Elmore has also had a handful off long returns nullified because of penalties. Elmore said it’s five or six but Logan football coach Casey Knoble said it’s closer to seven or eight. Whatever the number, it’s forced Elmore to delay celebrating with his teammates following a big score.

“The first thing I look for is a flag,” said Elmore, who returned a kickoff 79 yards for a touchdown in Logan’s 34-13 victory over Evansville/Albany in last week’s WIAA Division 3 first round playoff game.

“If I see one, I get a little mad about it, but then I move on and go to the next play.”
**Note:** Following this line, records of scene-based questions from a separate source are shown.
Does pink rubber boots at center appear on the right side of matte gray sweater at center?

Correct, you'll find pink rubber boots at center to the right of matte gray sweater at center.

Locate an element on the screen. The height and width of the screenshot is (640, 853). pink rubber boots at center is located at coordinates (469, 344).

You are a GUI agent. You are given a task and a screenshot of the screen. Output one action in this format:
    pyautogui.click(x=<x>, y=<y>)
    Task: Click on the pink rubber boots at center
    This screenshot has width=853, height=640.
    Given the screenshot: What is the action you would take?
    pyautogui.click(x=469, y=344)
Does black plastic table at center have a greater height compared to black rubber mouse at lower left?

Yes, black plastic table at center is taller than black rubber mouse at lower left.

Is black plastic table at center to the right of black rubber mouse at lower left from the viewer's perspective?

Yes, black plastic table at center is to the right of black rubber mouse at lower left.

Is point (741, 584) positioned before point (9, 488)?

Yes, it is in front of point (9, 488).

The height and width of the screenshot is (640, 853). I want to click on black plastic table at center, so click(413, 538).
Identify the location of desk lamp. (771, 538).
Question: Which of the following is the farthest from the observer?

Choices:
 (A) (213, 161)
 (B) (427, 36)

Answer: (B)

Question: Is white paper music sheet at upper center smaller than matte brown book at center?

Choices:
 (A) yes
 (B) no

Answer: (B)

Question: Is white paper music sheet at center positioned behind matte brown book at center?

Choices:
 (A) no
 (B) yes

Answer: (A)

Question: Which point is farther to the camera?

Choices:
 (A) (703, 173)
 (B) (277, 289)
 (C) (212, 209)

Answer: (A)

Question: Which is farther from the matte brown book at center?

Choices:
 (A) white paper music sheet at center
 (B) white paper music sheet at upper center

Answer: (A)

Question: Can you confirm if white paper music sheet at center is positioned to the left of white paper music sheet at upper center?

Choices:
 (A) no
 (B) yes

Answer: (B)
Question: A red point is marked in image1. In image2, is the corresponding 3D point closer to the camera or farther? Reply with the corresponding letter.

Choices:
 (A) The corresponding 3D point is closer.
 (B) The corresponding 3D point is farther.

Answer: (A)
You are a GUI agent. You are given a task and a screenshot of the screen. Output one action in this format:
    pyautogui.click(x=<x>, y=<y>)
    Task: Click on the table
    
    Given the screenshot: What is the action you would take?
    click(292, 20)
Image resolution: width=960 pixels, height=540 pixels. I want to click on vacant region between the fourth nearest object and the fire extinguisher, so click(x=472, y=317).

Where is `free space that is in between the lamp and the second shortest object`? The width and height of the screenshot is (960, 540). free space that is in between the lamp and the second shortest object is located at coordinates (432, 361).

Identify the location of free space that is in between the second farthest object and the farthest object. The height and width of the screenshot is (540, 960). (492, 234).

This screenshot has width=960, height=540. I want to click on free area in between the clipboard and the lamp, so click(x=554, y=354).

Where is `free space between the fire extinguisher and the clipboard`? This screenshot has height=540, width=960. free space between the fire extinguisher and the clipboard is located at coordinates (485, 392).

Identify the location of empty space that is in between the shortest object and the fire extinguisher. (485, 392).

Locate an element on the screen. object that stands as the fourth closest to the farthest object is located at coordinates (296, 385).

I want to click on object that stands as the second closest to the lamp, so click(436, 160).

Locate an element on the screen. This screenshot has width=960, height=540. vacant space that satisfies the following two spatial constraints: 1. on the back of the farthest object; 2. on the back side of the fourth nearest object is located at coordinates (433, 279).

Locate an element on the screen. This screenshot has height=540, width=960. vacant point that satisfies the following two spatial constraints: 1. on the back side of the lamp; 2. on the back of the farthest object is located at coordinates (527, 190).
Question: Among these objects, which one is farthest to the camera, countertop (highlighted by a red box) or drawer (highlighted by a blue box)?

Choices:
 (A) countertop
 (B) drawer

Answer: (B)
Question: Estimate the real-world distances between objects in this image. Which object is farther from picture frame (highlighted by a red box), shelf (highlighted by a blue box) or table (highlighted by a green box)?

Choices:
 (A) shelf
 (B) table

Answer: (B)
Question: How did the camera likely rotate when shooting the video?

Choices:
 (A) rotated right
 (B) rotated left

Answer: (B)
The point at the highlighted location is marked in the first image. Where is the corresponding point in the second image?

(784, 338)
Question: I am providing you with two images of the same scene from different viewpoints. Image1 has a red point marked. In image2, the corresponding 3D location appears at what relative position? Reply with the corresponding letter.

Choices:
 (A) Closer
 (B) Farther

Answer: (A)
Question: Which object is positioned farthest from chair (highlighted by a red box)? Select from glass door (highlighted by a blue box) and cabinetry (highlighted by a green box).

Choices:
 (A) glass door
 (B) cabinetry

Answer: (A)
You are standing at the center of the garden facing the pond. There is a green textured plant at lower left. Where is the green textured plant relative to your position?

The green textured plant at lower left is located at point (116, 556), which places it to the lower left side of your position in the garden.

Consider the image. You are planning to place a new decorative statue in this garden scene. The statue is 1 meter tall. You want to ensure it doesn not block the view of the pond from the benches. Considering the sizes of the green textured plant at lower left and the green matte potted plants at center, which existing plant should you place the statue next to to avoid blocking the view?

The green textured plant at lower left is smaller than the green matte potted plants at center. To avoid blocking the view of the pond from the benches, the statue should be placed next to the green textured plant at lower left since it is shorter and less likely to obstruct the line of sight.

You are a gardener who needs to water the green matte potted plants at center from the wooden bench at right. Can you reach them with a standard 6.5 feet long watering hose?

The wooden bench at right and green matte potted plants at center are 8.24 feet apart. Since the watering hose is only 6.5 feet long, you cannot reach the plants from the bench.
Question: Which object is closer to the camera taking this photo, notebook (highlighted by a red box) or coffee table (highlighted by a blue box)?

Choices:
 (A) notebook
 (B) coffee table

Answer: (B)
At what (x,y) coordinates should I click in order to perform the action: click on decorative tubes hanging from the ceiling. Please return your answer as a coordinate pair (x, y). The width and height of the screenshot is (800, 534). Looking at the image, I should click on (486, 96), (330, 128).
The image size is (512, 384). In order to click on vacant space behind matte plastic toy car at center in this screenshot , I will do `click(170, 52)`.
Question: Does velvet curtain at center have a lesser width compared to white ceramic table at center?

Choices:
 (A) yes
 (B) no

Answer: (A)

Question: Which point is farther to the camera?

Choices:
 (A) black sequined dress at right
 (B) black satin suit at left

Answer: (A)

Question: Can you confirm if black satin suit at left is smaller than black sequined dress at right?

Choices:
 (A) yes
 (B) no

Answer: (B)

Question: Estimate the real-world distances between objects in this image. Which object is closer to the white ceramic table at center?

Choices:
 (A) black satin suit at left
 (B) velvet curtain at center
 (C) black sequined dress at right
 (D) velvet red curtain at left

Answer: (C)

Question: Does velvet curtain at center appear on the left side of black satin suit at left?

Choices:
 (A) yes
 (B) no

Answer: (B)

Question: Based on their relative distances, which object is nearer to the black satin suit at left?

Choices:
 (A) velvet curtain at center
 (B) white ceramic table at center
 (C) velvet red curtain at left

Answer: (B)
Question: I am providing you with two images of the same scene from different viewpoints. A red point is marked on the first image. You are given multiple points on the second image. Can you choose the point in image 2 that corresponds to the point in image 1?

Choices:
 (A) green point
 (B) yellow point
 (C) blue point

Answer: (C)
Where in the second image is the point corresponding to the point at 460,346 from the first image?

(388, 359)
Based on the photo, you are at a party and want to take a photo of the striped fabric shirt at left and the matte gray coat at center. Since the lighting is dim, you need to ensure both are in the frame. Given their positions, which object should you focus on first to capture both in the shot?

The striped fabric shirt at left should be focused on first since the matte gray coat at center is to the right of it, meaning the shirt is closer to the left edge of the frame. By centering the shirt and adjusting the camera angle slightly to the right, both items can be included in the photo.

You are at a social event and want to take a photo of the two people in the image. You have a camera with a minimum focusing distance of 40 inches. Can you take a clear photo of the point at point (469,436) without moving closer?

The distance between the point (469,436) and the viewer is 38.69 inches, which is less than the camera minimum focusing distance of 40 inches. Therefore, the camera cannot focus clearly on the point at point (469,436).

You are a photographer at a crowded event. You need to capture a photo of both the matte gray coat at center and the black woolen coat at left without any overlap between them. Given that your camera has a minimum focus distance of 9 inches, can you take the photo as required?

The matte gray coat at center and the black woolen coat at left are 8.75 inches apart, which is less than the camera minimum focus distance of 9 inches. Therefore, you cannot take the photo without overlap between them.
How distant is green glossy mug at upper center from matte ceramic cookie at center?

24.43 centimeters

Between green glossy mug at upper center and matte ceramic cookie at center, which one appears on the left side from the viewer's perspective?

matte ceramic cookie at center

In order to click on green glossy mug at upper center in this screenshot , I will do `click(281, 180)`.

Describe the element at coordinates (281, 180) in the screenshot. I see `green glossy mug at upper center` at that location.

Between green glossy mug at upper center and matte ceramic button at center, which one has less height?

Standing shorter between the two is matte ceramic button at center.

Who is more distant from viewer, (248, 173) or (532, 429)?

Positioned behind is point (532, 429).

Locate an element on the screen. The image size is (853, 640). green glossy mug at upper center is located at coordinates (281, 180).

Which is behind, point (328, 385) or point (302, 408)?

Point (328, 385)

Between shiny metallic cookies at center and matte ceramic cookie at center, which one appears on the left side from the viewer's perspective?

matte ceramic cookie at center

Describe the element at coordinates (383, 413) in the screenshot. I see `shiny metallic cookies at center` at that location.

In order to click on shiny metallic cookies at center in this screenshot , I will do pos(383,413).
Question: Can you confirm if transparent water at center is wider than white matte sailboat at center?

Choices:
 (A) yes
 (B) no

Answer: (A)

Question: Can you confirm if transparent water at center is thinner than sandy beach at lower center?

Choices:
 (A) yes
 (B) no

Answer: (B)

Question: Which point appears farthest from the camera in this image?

Elmore had a 60-yard punt return and a 69-yard reception called back last week. It appeared his kickoff return was going to be erased because of a Logan penalty, but the infraction was enforced after the ensuing kickoff.

“Having a player like that, it just makes everything easier for me,” Logan senior quarterback Mitchell Schreiner said. “If I can get it in the vicinity of Aric, he’s going to catch the ball and he’s going to make something happen with it.”

Elmore joined the Rangers midway through the 2012 season as a sophomore. He moved to La Crosse from Caledonia last year and began playing with the Rangers’ JV team before making his varsity debut Sept. 28, 2012 against Aquinas.

“We’ve talked to (Caledonia football coach) Brent (Schroeder) at times at 7-on-7 and stuff and they would love to have him back,” Knoble said. “But I don’t think we’re giving him back.”

Elmore can change the momentum of a game any time he’s on the field. He possesses the speed and agility to turn a simple play into a huge gain. When Logan travels to Reedsburg (9-1) tonight, Elmore will more than likely have the opportunity to put that explosiveness on display. The only real question is whether or not those plays will stand.